Posts filed under Risk (222)

April 11, 2013

Power failure threatens neuroscience

A new research paper with the cheeky title “Power failure: why small sample size undermines the reliability of neuroscience” has come out in a neuroscience journal. The basic idea isn’t novel, but it’s one of these statistical points that makes your life more difficult (if more productive) when you understand it.  Small research studies, as everyone knows, are less likely to detect differences between groups.  What is less widely appreciated is that even if a small study sees a difference between groups, it’s more likely not to be real.

The ‘power’ of a statistical test is the probability that you will detect a difference if there really is a difference of the size you are looking for.  If the power is 90%, say, then you are pretty sure to see a difference if there is one, and based on standard statistical techniques, pretty sure not to see a difference if there isn’t one. Either way, the results are informative.

Often you can’t afford to do a study with 90% power given the current funding system. If you do a study with low power, and the difference you are looking for really is there, you still have to be pretty lucky to see it — the data have to, by chance, be more favorable to your hypothesis than they should be.   But if you’re relying on the  data being more favorable to your hypothesis than they should be, you can see a difference even if there isn’t one there.

Combine this with publication bias: if you find what you are looking for, you get enthusiastic and send it off to high-impact research journals.  If you don’t see anything, you won’t be as enthusiastic, and the results might well not be published.  After all, who is going to want to look at a study that couldn’t have found anything, and didn’t.  The result is that we get lots of exciting neuroscience news, often with very pretty pictures, that isn’t true.

The same is true for nutrition: I have a student doing a Honours project looking at replicability (in a large survey database) of the sort of nutrition and health stories that make it to the local papers. So far, as you’d expect, the associations are a lot weaker when you look in a separate data set.

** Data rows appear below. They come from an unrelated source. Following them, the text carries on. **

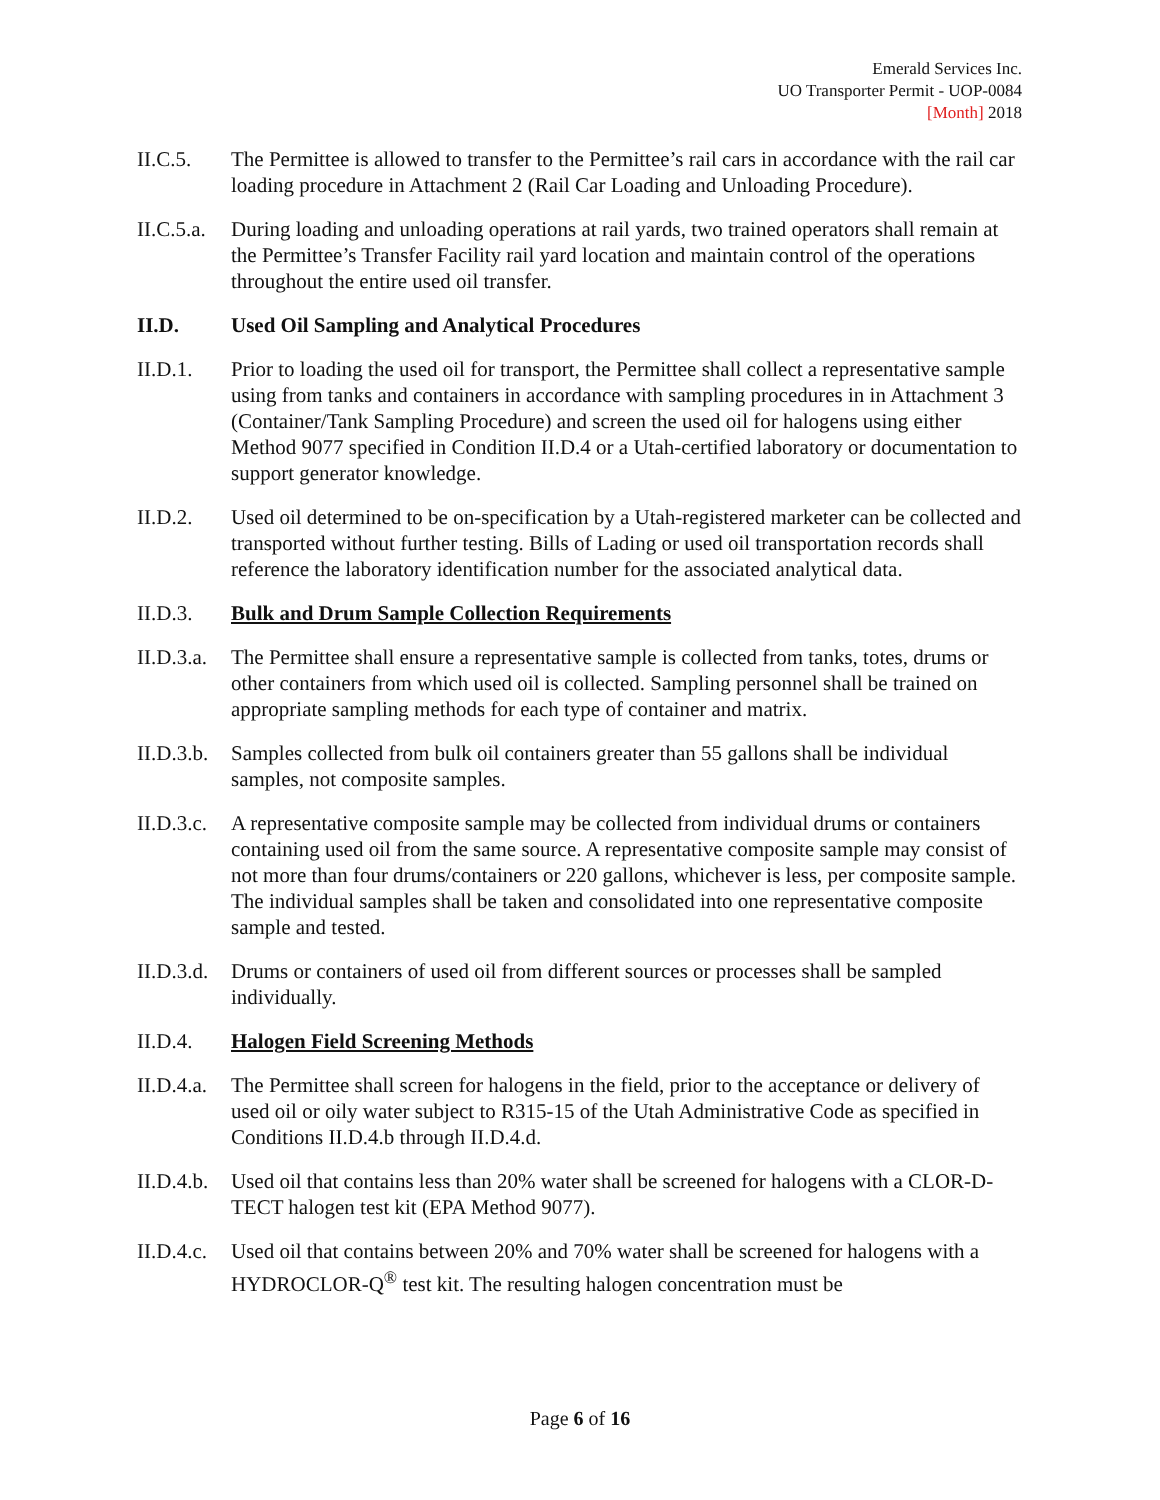Emerald Services Inc.
UO Transporter Permit - UOP-0084
[Month] 2018
II.C.5. The Permittee is allowed to transfer to the Permittee’s rail cars in accordance with the rail car loading procedure in Attachment 2 (Rail Car Loading and Unloading Procedure).
II.C.5.a.
During loading and unloading operations at rail yards, two trained operators shall remain at the Permittee’s Transfer Facility rail yard location and maintain control of the operations throughout the entire used oil transfer.
II.D. Used Oil Sampling and Analytical Procedures
II.D.1. Prior to loading the used oil for transport, the Permittee shall collect a representative sample using from tanks and containers in accordance with sampling procedures in in Attachment 3 (Container/Tank Sampling Procedure) and screen the used oil for halogens using either Method 9077 specified in Condition II.D.4 or a Utah-certified laboratory or documentation to support generator knowledge.
II.D.2. Used oil determined to be on-specification by a Utah-registered marketer can be collected and transported without further testing. Bills of Lading or used oil transportation records shall reference the laboratory identification number for the associated analytical data.
II.D.3. Bulk and Drum Sample Collection Requirements
II.D.3.a.
The Permittee shall ensure a representative sample is collected from tanks, totes, drums or other containers from which used oil is collected. Sampling personnel shall be trained on appropriate sampling methods for each type of container and matrix.
II.D.3.b.
Samples collected from bulk oil containers greater than 55 gallons shall be individual samples, not composite samples.
II.D.3.c.
A representative composite sample may be collected from individual drums or containers containing used oil from the same source. A representative composite sample may consist of not more than four drums/containers or 220 gallons, whichever is less, per composite sample. The individual samples shall be taken and consolidated into one representative composite sample and tested.
II.D.3.d.
Drums or containers of used oil from different sources or processes shall be sampled individually.
II.D.4. Halogen Field Screening Methods
II.D.4.a.
The Permittee shall screen for halogens in the field, prior to the acceptance or delivery of used oil or oily water subject to R315-15 of the Utah Administrative Code as specified in Conditions II.D.4.b through II.D.4.d.
II.D.4.b.
Used oil that contains less than 20% water shall be screened for halogens with a CLOR-D-TECT halogen test kit (EPA Method 9077).
II.D.4.c.
Used oil that contains between 20% and 70% water shall be screened for halogens with a HYDROCLOR-Q<sup>®</sup> test kit. The resulting halogen concentration must be
Page 6 of 16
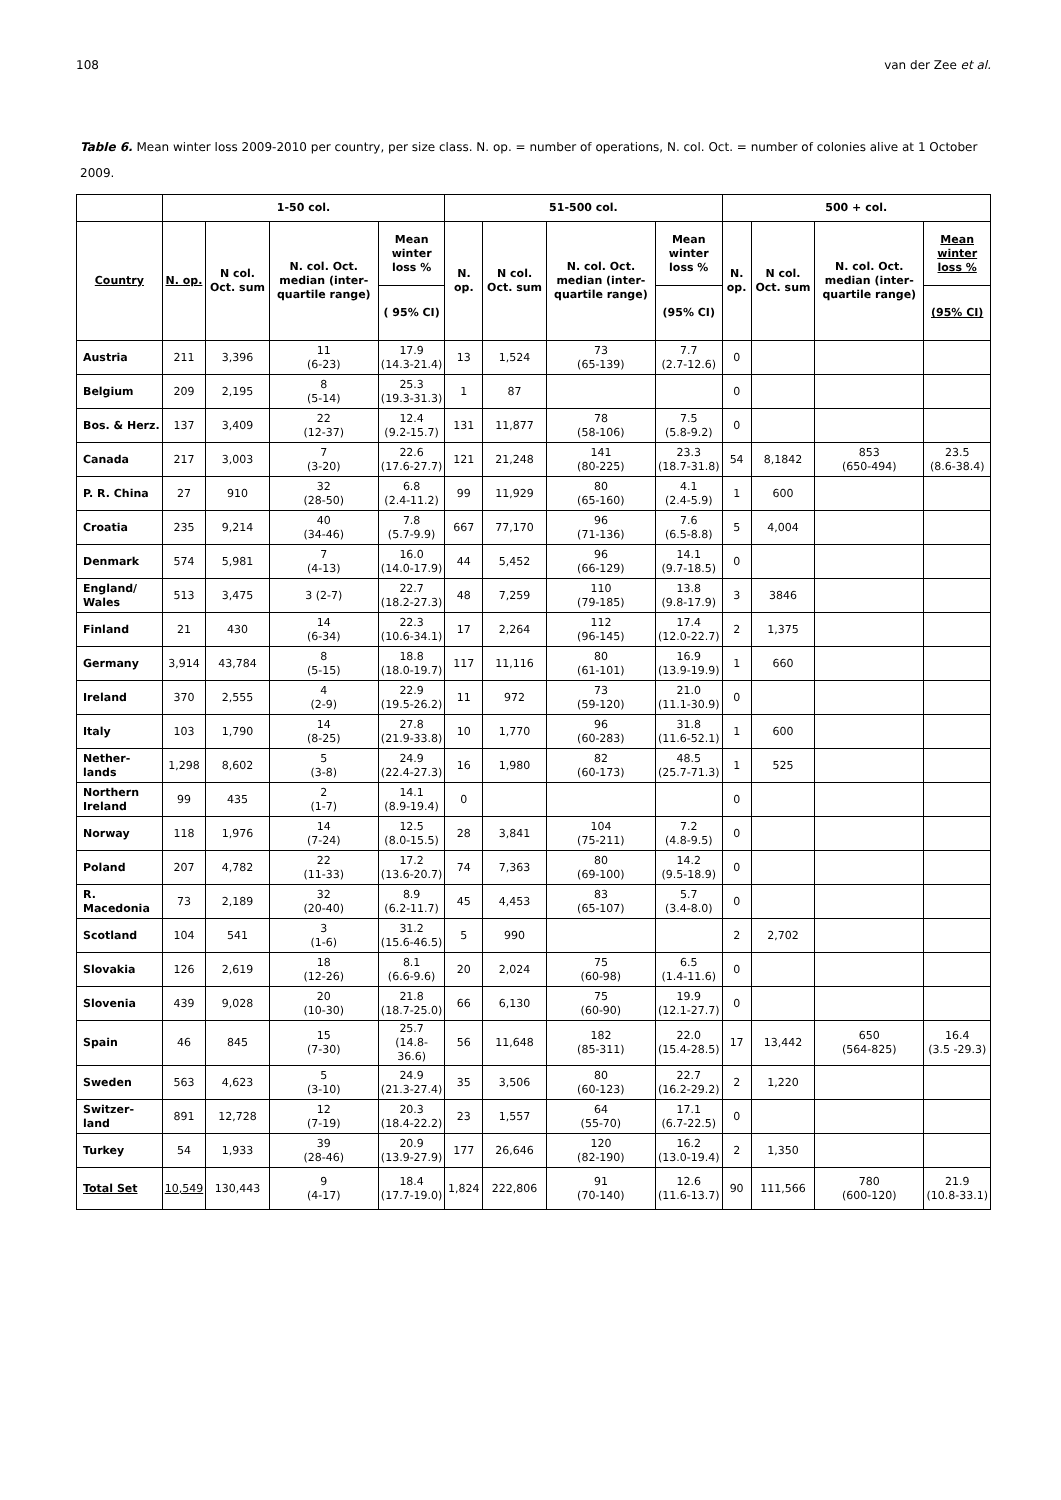108 van der Zee et al.
Table 6. Mean winter loss 2009-2010 per country, per size class. N. op. = number of operations, N. col. Oct. = number of colonies alive at 1 October 2009.
| | 1-50 col. | | | | 51-500 col. | | | | 500 + col. | | | |
| --- | --- | --- | --- | --- | --- | --- | --- | --- | --- | --- | --- | --- |
| Country | N. op. | N col. Oct. sum | N. col. Oct. median (inter-quartile range) | Mean winter loss % | N. op. | N col. Oct. sum | N. col. Oct. median (inter-quartile range) | Mean winter loss % | N. op. | N col. Oct. sum | N. col. Oct. median (inter-quartile range) | Mean winter loss % |
| | | | | ( 95% CI) | | | | (95% CI) | | | | (95% CI) |
| Austria | 211 | 3,396 | 11 (6-23) | 17.9 (14.3-21.4) | 13 | 1,524 | 73 (65-139) | 7.7 (2.7-12.6) | 0 | | | |
| Belgium | 209 | 2,195 | 8 (5-14) | 25.3 (19.3-31.3) | 1 | 87 | | | 0 | | | |
| Bos. & Herz. | 137 | 3,409 | 22 (12-37) | 12.4 (9.2-15.7) | 131 | 11,877 | 78 (58-106) | 7.5 (5.8-9.2) | 0 | | | |
| Canada | 217 | 3,003 | 7 (3-20) | 22.6 (17.6-27.7) | 121 | 21,248 | 141 (80-225) | 23.3 (18.7-31.8) | 54 | 8,1842 | 853 (650-494) | 23.5 (8.6-38.4) |
| P. R. China | 27 | 910 | 32 (28-50) | 6.8 (2.4-11.2) | 99 | 11,929 | 80 (65-160) | 4.1 (2.4-5.9) | 1 | 600 | | |
| Croatia | 235 | 9,214 | 40 (34-46) | 7.8 (5.7-9.9) | 667 | 77,170 | 96 (71-136) | 7.6 (6.5-8.8) | 5 | 4,004 | | |
| Denmark | 574 | 5,981 | 7 (4-13) | 16.0 (14.0-17.9) | 44 | 5,452 | 96 (66-129) | 14.1 (9.7-18.5) | 0 | | | |
| England/ Wales | 513 | 3,475 | 3 (2-7) | 22.7 (18.2-27.3) | 48 | 7,259 | 110 (79-185) | 13.8 (9.8-17.9) | 3 | 3846 | | |
| Finland | 21 | 430 | 14 (6-34) | 22.3 (10.6-34.1) | 17 | 2,264 | 112 (96-145) | 17.4 (12.0-22.7) | 2 | 1,375 | | |
| Germany | 3,914 | 43,784 | 8 (5-15) | 18.8 (18.0-19.7) | 117 | 11,116 | 80 (61-101) | 16.9 (13.9-19.9) | 1 | 660 | | |
| Ireland | 370 | 2,555 | 4 (2-9) | 22.9 (19.5-26.2) | 11 | 972 | 73 (59-120) | 21.0 (11.1-30.9) | 0 | | | |
| Italy | 103 | 1,790 | 14 (8-25) | 27.8 (21.9-33.8) | 10 | 1,770 | 96 (60-283) | 31.8 (11.6-52.1) | 1 | 600 | | |
| Nether-lands | 1,298 | 8,602 | 5 (3-8) | 24.9 (22.4-27.3) | 16 | 1,980 | 82 (60-173) | 48.5 (25.7-71.3) | 1 | 525 | | |
| Northern Ireland | 99 | 435 | 2 (1-7) | 14.1 (8.9-19.4) | 0 | | | | 0 | | | |
| Norway | 118 | 1,976 | 14 (7-24) | 12.5 (8.0-15.5) | 28 | 3,841 | 104 (75-211) | 7.2 (4.8-9.5) | 0 | | | |
| Poland | 207 | 4,782 | 22 (11-33) | 17.2 (13.6-20.7) | 74 | 7,363 | 80 (69-100) | 14.2 (9.5-18.9) | 0 | | | |
| R. Macedonia | 73 | 2,189 | 32 (20-40) | 8.9 (6.2-11.7) | 45 | 4,453 | 83 (65-107) | 5.7 (3.4-8.0) | 0 | | | |
| Scotland | 104 | 541 | 3 (1-6) | 31.2 (15.6-46.5) | 5 | 990 | | | 2 | 2,702 | | |
| Slovakia | 126 | 2,619 | 18 (12-26) | 8.1 (6.6-9.6) | 20 | 2,024 | 75 (60-98) | 6.5 (1.4-11.6) | 0 | | | |
| Slovenia | 439 | 9,028 | 20 (10-30) | 21.8 (18.7-25.0) | 66 | 6,130 | 75 (60-90) | 19.9 (12.1-27.7) | 0 | | | |
| Spain | 46 | 845 | 15 (7-30) | 25.7 (14.8- 36.6) | 56 | 11,648 | 182 (85-311) | 22.0 (15.4-28.5) | 17 | 13,442 | 650 (564-825) | 16.4 (3.5 -29.3) |
| Sweden | 563 | 4,623 | 5 (3-10) | 24.9 (21.3-27.4) | 35 | 3,506 | 80 (60-123) | 22.7 (16.2-29.2) | 2 | 1,220 | | |
| Switzer-land | 891 | 12,728 | 12 (7-19) | 20.3 (18.4-22.2) | 23 | 1,557 | 64 (55-70) | 17.1 (6.7-22.5) | 0 | | | |
| Turkey | 54 | 1,933 | 39 (28-46) | 20.9 (13.9-27.9) | 177 | 26,646 | 120 (82-190) | 16.2 (13.0-19.4) | 2 | 1,350 | | |
| Total Set | 10,549 | 130,443 | 9 (4-17) | 18.4 (17.7-19.0) | 1,824 | 222,806 | 91 (70-140) | 12.6 (11.6-13.7) | 90 | 111,566 | 780 (600-120) | 21.9 (10.8-33.1) |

Clinical trials went through this problem a while ago, and while they often have lower power than one would ideally like, there’s at least no way you’re going to run a clinical trial in the modern world without explicitly working out the power.

Other people’s reactions

March 29, 2013

Unclear on the concept: average time to event

One of our current Stat of the Week nominations is a story on Stuff claiming that criminals sentenced to preventive detention are being freed after an average of ‘only’ 11 years.

There’s a widely-linked story in the Guardian claiming that the average time until Google kills new services is 1459 days, based on services that have been cancelled in the past.  The story even goes on to say that more recent services have been cancelled more quickly.

As far as I know, no-one has yet produced a headline saying that the average life expectancy  for people born in the 21st century is only about 5 years, but the error in reasoning would be the same.

In all three cases, we’re interested in the average time until some event happens, but our data are incomplete, because the event hasn’t happened for everyone.  Some Google services are still running; some preventive-detention cases are still in prison; some people born this century are still alive.  A little thought reveals that the events which have occurred are a biased sample: they are likely to be the earliest events.   The 21st century kids who will live to 90 are still alive; those who have already died are not representative.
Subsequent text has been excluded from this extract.